One, in particular, caught my eye. Beholden by the huge round portals of his eyes I drowned in the utter inadequacy of not knowing what he was thinking. Did he know I was a murderer? Did he know what I was? Could he sense my awkward reaching? My overall impression was one of curiosity. That it seemed likely he was thinking dragonfly thoughts distant from my own – trying to place this gigantic monster with its small eyes within his brief sunlit world of eating and flying and mating.

Dragonflies are old. The oldest fossils date back to the Carboniferous period – 350 million years ago. They spend most of their lives as nymphs, living for up to four years in muddy waters. They then crawl up the stem of a plant and shed their nymph-skin, emerging as dragonflies, leaving behind the exuvia. In the brief six months of their adult life they feed on smaller flying insects and find a mate, in an acrobatic display forming a spectacular mating wheel, then afterwards the female lays her eggs on the leaves of plants or in the water. Death follows shortly and the life cycle begins again.

It’s impossible to know if that dragonfly had fulfilled his life’s purpose before I killed him. And, of course, in that all-too-human way that has reduced the earth and its creatures to resources, I’m searching for a meaning, like nature is here to teach us lessons. I can’t help it. That’s human nature.

And it’s pretty obvious, slow down, listen, maybe just maybe I’m heading off on the wrong path trying to write a fantasy novel about an imaginary marshland when our existing wetlands need our voices. Making up new creatures when it may be more valuable to introduce people to Sympetrum striolatum ‘common darter’, Sympetrum sanguineum ‘ruddy darter’, Anax imperator ‘emperor dragonfly’.

This is leading me to think that, rather than writing second world fantasy, I might be best off writing a novelset in this landscape, but further back in time. Not only before the wetlands, the marshes, the peat bogs, the lakes, were drained off, but before the people lost their spiritual relationship with the land.

I’ve long been drawn to the archaeological evidence for the ancient marsh-dwellers in my local area. During the Romano-British period they were known as the Setantii ‘The Dwellers in the Water Country’ but had lived here far longer. Here, on Penwortham Marsh (now drained) and not far from the river Ribble (now moved) they had a Bronze Age Lake Village evidenced by the remains of a wooden platform, dug-out canoes, a bronze spearhead, 30 human skulls, and skulls of aurochs and deer. There were numerous other settlements such as those beside the great lakes Marton Mere and Martin Mere (now drained), wooden trackways such as Kate’s Pad, and the (now lost) Port of the Setantii.

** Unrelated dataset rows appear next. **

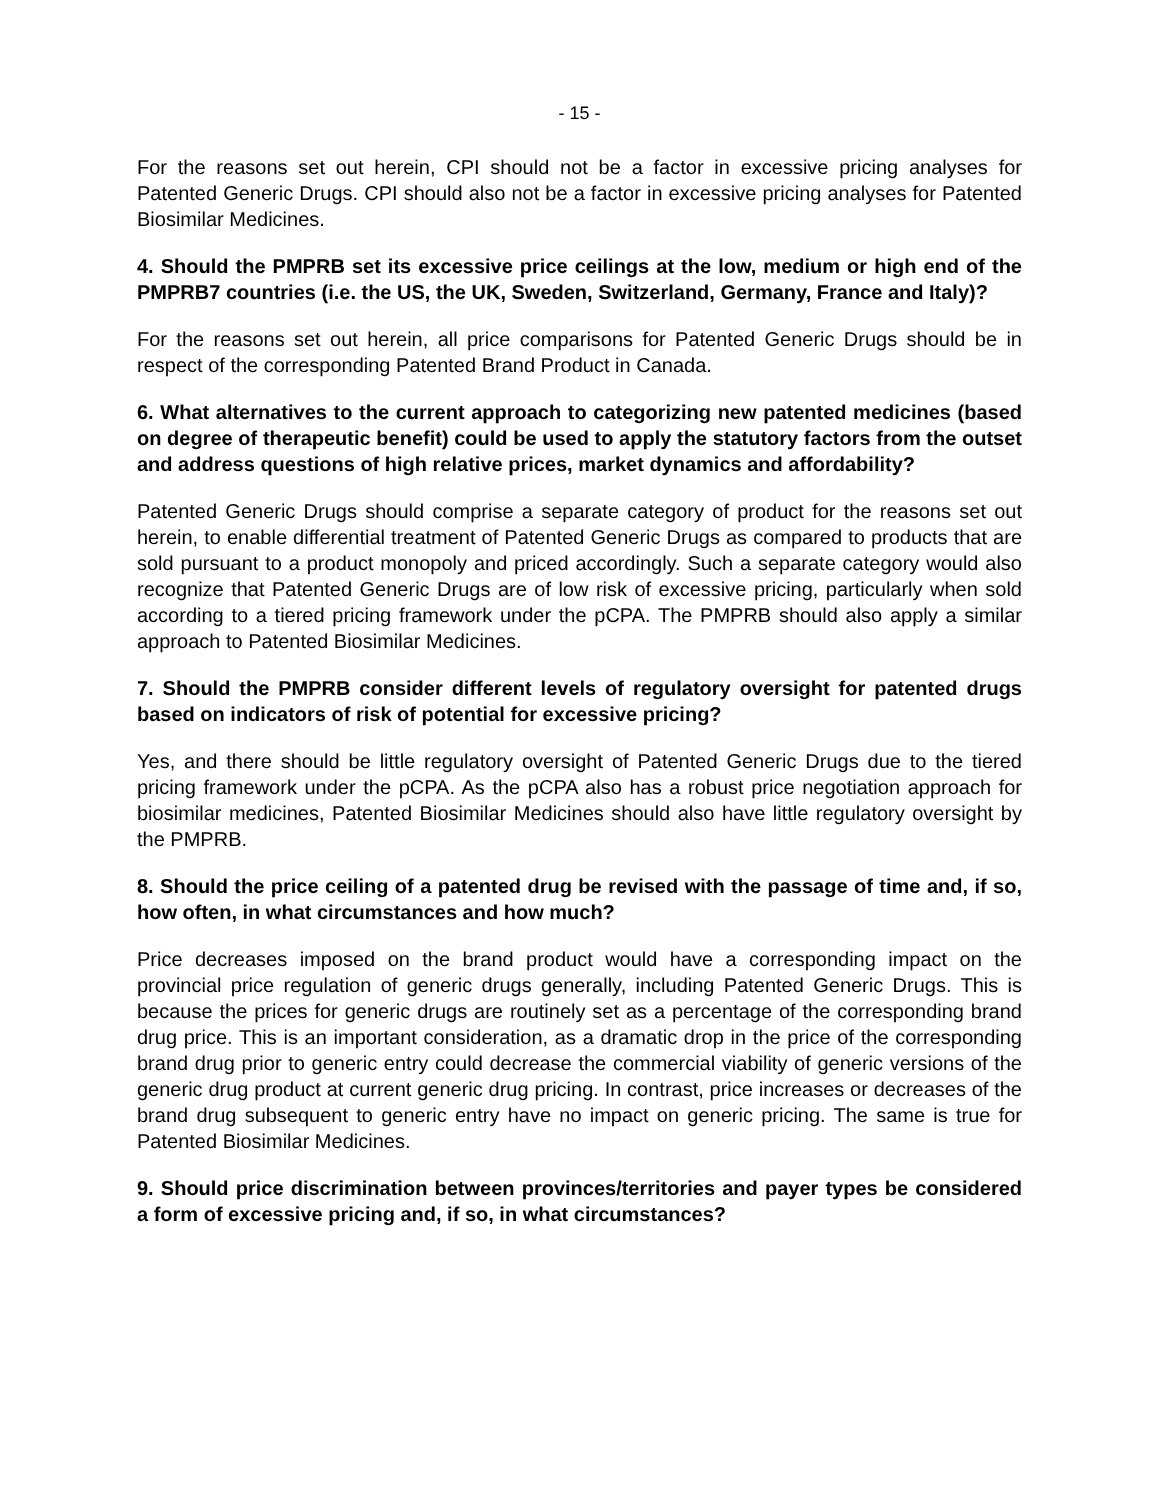- 15 -
For the reasons set out herein, CPI should not be a factor in excessive pricing analyses for Patented Generic Drugs. CPI should also not be a factor in excessive pricing analyses for Patented Biosimilar Medicines.
4. Should the PMPRB set its excessive price ceilings at the low, medium or high end of the PMPRB7 countries (i.e. the US, the UK, Sweden, Switzerland, Germany, France and Italy)?
For the reasons set out herein, all price comparisons for Patented Generic Drugs should be in respect of the corresponding Patented Brand Product in Canada.
6. What alternatives to the current approach to categorizing new patented medicines (based on degree of therapeutic benefit) could be used to apply the statutory factors from the outset and address questions of high relative prices, market dynamics and affordability?
Patented Generic Drugs should comprise a separate category of product for the reasons set out herein, to enable differential treatment of Patented Generic Drugs as compared to products that are sold pursuant to a product monopoly and priced accordingly. Such a separate category would also recognize that Patented Generic Drugs are of low risk of excessive pricing, particularly when sold according to a tiered pricing framework under the pCPA. The PMPRB should also apply a similar approach to Patented Biosimilar Medicines.
7. Should the PMPRB consider different levels of regulatory oversight for patented drugs based on indicators of risk of potential for excessive pricing?
Yes, and there should be little regulatory oversight of Patented Generic Drugs due to the tiered pricing framework under the pCPA. As the pCPA also has a robust price negotiation approach for biosimilar medicines, Patented Biosimilar Medicines should also have little regulatory oversight by the PMPRB.
8. Should the price ceiling of a patented drug be revised with the passage of time and, if so, how often, in what circumstances and how much?
Price decreases imposed on the brand product would have a corresponding impact on the provincial price regulation of generic drugs generally, including Patented Generic Drugs. This is because the prices for generic drugs are routinely set as a percentage of the corresponding brand drug price. This is an important consideration, as a dramatic drop in the price of the corresponding brand drug prior to generic entry could decrease the commercial viability of generic versions of the generic drug product at current generic drug pricing. In contrast, price increases or decreases of the brand drug subsequent to generic entry have no impact on generic pricing. The same is true for Patented Biosimilar Medicines.
9. Should price discrimination between provinces/territories and payer types be considered a form of excessive pricing and, if so, in what circumstances?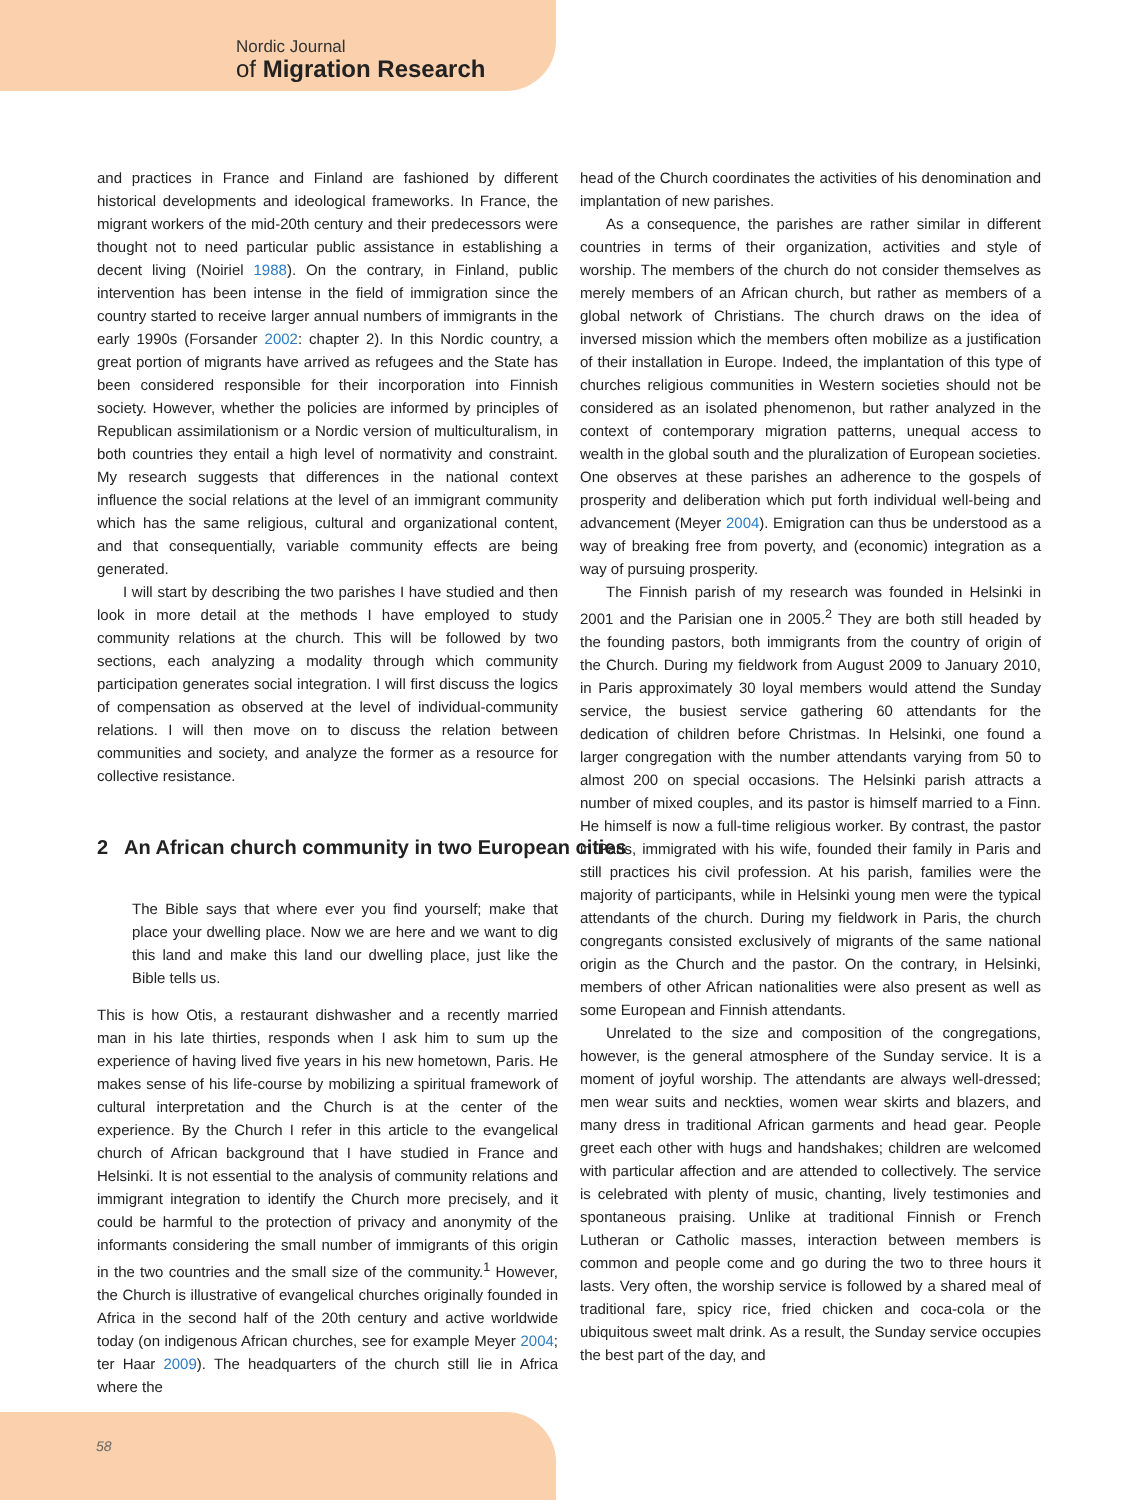Nordic Journal
of Migration Research
and practices in France and Finland are fashioned by different historical developments and ideological frameworks. In France, the migrant workers of the mid-20th century and their predecessors were thought not to need particular public assistance in establishing a decent living (Noiriel 1988). On the contrary, in Finland, public intervention has been intense in the field of immigration since the country started to receive larger annual numbers of immigrants in the early 1990s (Forsander 2002: chapter 2). In this Nordic country, a great portion of migrants have arrived as refugees and the State has been considered responsible for their incorporation into Finnish society. However, whether the policies are informed by principles of Republican assimilationism or a Nordic version of multiculturalism, in both countries they entail a high level of normativity and constraint. My research suggests that differences in the national context influence the social relations at the level of an immigrant community which has the same religious, cultural and organizational content, and that consequentially, variable community effects are being generated.
I will start by describing the two parishes I have studied and then look in more detail at the methods I have employed to study community relations at the church. This will be followed by two sections, each analyzing a modality through which community participation generates social integration. I will first discuss the logics of compensation as observed at the level of individual-community relations. I will then move on to discuss the relation between communities and society, and analyze the former as a resource for collective resistance.
2 An African church community in two European cities
The Bible says that where ever you find yourself; make that place your dwelling place. Now we are here and we want to dig this land and make this land our dwelling place, just like the Bible tells us.
This is how Otis, a restaurant dishwasher and a recently married man in his late thirties, responds when I ask him to sum up the experience of having lived five years in his new hometown, Paris. He makes sense of his life-course by mobilizing a spiritual framework of cultural interpretation and the Church is at the center of the experience. By the Church I refer in this article to the evangelical church of African background that I have studied in France and Helsinki. It is not essential to the analysis of community relations and immigrant integration to identify the Church more precisely, and it could be harmful to the protection of privacy and anonymity of the informants considering the small number of immigrants of this origin in the two countries and the small size of the community.<sup>1</sup> However, the Church is illustrative of evangelical churches originally founded in Africa in the second half of the 20th century and active worldwide today (on indigenous African churches, see for example Meyer 2004; ter Haar 2009). The headquarters of the church still lie in Africa where the
head of the Church coordinates the activities of his denomination and implantation of new parishes.
As a consequence, the parishes are rather similar in different countries in terms of their organization, activities and style of worship. The members of the church do not consider themselves as merely members of an African church, but rather as members of a global network of Christians. The church draws on the idea of inversed mission which the members often mobilize as a justification of their installation in Europe. Indeed, the implantation of this type of churches religious communities in Western societies should not be considered as an isolated phenomenon, but rather analyzed in the context of contemporary migration patterns, unequal access to wealth in the global south and the pluralization of European societies. One observes at these parishes an adherence to the gospels of prosperity and deliberation which put forth individual well-being and advancement (Meyer 2004). Emigration can thus be understood as a way of breaking free from poverty, and (economic) integration as a way of pursuing prosperity.
The Finnish parish of my research was founded in Helsinki in 2001 and the Parisian one in 2005.<sup>2</sup> They are both still headed by the founding pastors, both immigrants from the country of origin of the Church. During my fieldwork from August 2009 to January 2010, in Paris approximately 30 loyal members would attend the Sunday service, the busiest service gathering 60 attendants for the dedication of children before Christmas. In Helsinki, one found a larger congregation with the number attendants varying from 50 to almost 200 on special occasions. The Helsinki parish attracts a number of mixed couples, and its pastor is himself married to a Finn. He himself is now a full-time religious worker. By contrast, the pastor in Paris, immigrated with his wife, founded their family in Paris and still practices his civil profession. At his parish, families were the majority of participants, while in Helsinki young men were the typical attendants of the church. During my fieldwork in Paris, the church congregants consisted exclusively of migrants of the same national origin as the Church and the pastor. On the contrary, in Helsinki, members of other African nationalities were also present as well as some European and Finnish attendants.
Unrelated to the size and composition of the congregations, however, is the general atmosphere of the Sunday service. It is a moment of joyful worship. The attendants are always well-dressed; men wear suits and neckties, women wear skirts and blazers, and many dress in traditional African garments and head gear. People greet each other with hugs and handshakes; children are welcomed with particular affection and are attended to collectively. The service is celebrated with plenty of music, chanting, lively testimonies and spontaneous praising. Unlike at traditional Finnish or French Lutheran or Catholic masses, interaction between members is common and people come and go during the two to three hours it lasts. Very often, the worship service is followed by a shared meal of traditional fare, spicy rice, fried chicken and coca-cola or the ubiquitous sweet malt drink. As a result, the Sunday service occupies the best part of the day, and
58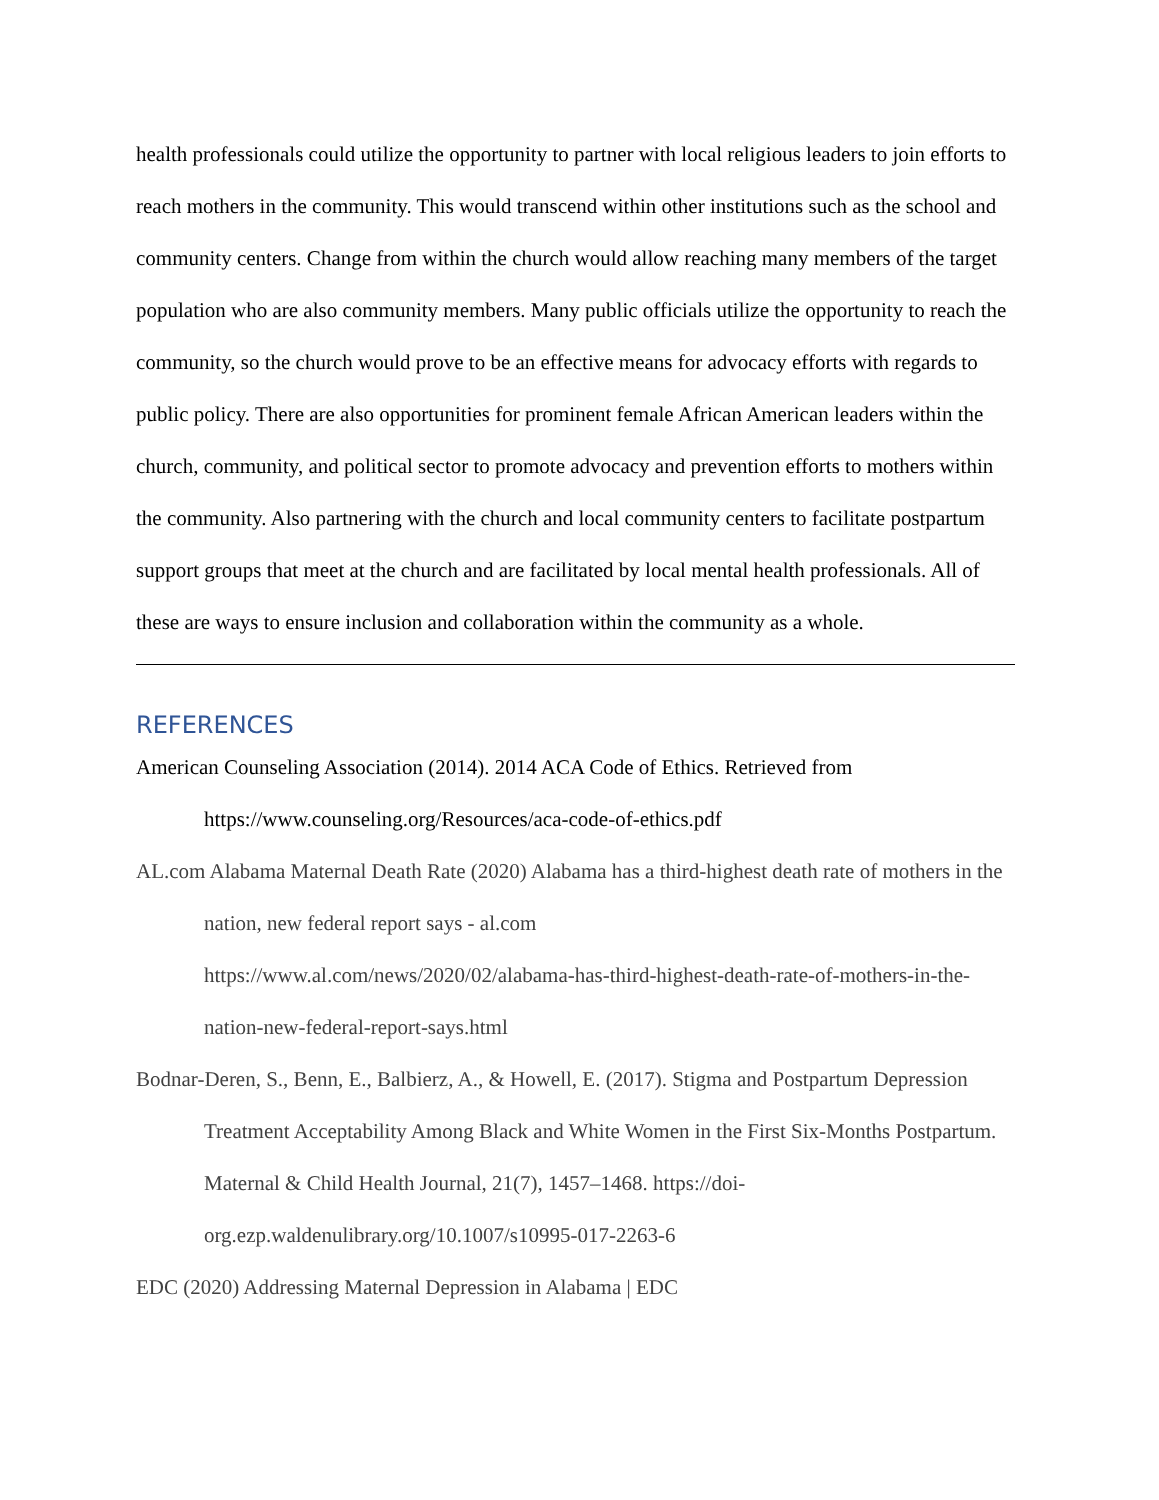health professionals could utilize the opportunity to partner with local religious leaders to join efforts to reach mothers in the community. This would transcend within other institutions such as the school and community centers. Change from within the church would allow reaching many members of the target population who are also community members. Many public officials utilize the opportunity to reach the community, so the church would prove to be an effective means for advocacy efforts with regards to public policy. There are also opportunities for prominent female African American leaders within the church, community, and political sector to promote advocacy and prevention efforts to mothers within the community. Also partnering with the church and local community centers to facilitate postpartum support groups that meet at the church and are facilitated by local mental health professionals. All of these are ways to ensure inclusion and collaboration within the community as a whole.
REFERENCES
American Counseling Association (2014). 2014 ACA Code of Ethics. Retrieved from https://www.counseling.org/Resources/aca-code-of-ethics.pdf
AL.com Alabama Maternal Death Rate (2020) Alabama has a third-highest death rate of mothers in the nation, new federal report says - al.com
https://www.al.com/news/2020/02/alabama-has-third-highest-death-rate-of-mothers-in-the-nation-new-federal-report-says.html
Bodnar-Deren, S., Benn, E., Balbierz, A., & Howell, E. (2017). Stigma and Postpartum Depression Treatment Acceptability Among Black and White Women in the First Six-Months Postpartum. Maternal & Child Health Journal, 21(7), 1457–1468. https://doi-org.ezp.waldenulibrary.org/10.1007/s10995-017-2263-6
EDC (2020) Addressing Maternal Depression in Alabama | EDC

If I was to write about that time, rather than making up critters and magic and gods and monsters, I would be able to draw upon the real magic of an animistic and shamanistic culture rooted in a lived relationship with the ‘water country’ – its reeds and rushes, its wetland birds, its dragonflies and damselflies. With the spirits of the ancestors, gods we know throughthe Romans, such as Belisama and Nodens, and those who are unknown such as the goddess I know as Anrhuna, Mother of the Marsh.

That dragonfly was one of her children perhaps. She who has been here as the marshland since, at least, the thaw of the Ice Age and thousands of years of water country, these last four centuries of its draining off, and is still here in the last remnants preserved by wetland nature reserves such as Brockholes.

Would it be too very human to read, in an unlucky accident, a message from a goddess?

O red dragonfly,
Colour of autumnal days,
Dyed he is with the

Mother of the Marsh
Returned to mud and water
Rest well O red one.

***

Those who follow this blog will note this event has led me to returning to its old name ‘From Peneverdant’. This was the name of my hometown of Penwortham in the Doomsday Book and signals a homecoming from an exodus through Welsh mythology and Annwn. It makes sense in relation to my lifelong dedication to Gwyn, here, in January.